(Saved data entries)
---
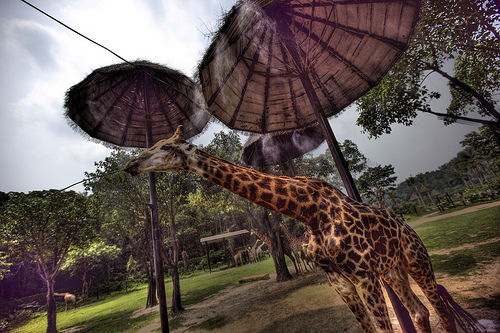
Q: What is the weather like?
A: It is cloudy.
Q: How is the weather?
A: It is cloudy.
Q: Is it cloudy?
A: Yes, it is cloudy.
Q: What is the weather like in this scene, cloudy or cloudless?
A: It is cloudy.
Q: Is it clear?
A: No, it is cloudy.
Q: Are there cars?
A: No, there are no cars.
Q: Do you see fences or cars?
A: No, there are no cars or fences.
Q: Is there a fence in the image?
A: No, there are no fences.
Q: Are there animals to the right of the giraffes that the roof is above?
A: Yes, there are animals to the right of the giraffes.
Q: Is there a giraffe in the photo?
A: Yes, there is a giraffe.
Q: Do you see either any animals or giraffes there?
A: Yes, there is a giraffe.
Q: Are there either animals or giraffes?
A: Yes, there is a giraffe.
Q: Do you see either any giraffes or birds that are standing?
A: Yes, the giraffe is standing.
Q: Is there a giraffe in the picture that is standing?
A: Yes, there is a giraffe that is standing.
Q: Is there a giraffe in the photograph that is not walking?
A: Yes, there is a giraffe that is standing.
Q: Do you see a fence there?
A: No, there are no fences.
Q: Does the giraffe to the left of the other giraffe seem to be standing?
---
TASK STATEMENT: Turn all of the records above into a numbered list with one line per entry, leaving out blank lines and the pictures.

ANSWER SECTION:
1. Q: What is the weather like?
2. A: It is cloudy.
3. Q: How is the weather?
4. A: It is cloudy.
5. Q: Is it cloudy?
6. A: Yes, it is cloudy.
7. Q: What is the weather like in this scene, cloudy or cloudless?
8. A: It is cloudy.
9. Q: Is it clear?
10. A: No, it is cloudy.
11. Q: Are there cars?
12. A: No, there are no cars.
13. Q: Do you see fences or cars?
14. A: No, there are no cars or fences.
15. Q: Is there a fence in the image?
16. A: No, there are no fences.
17. Q: Are there animals to the right of the giraffes that the roof is above?
18. A: Yes, there are animals to the right of the giraffes.
19. Q: Is there a giraffe in the photo?
20. A: Yes, there is a giraffe.
21. Q: Do you see either any animals or giraffes there?
22. A: Yes, there is a giraffe.
23. Q: Are there either animals or giraffes?
24. A: Yes, there is a giraffe.
25. Q: Do you see either any giraffes or birds that are standing?
26. A: Yes, the giraffe is standing.
27. Q: Is there a giraffe in the picture that is standing?
28. A: Yes, there is a giraffe that is standing.
29. Q: Is there a giraffe in the photograph that is not walking?
30. A: Yes, there is a giraffe that is standing.
31. Q: Do you see a fence there?
32. A: No, there are no fences.
33. Q: Does the giraffe to the left of the other giraffe seem to be standing?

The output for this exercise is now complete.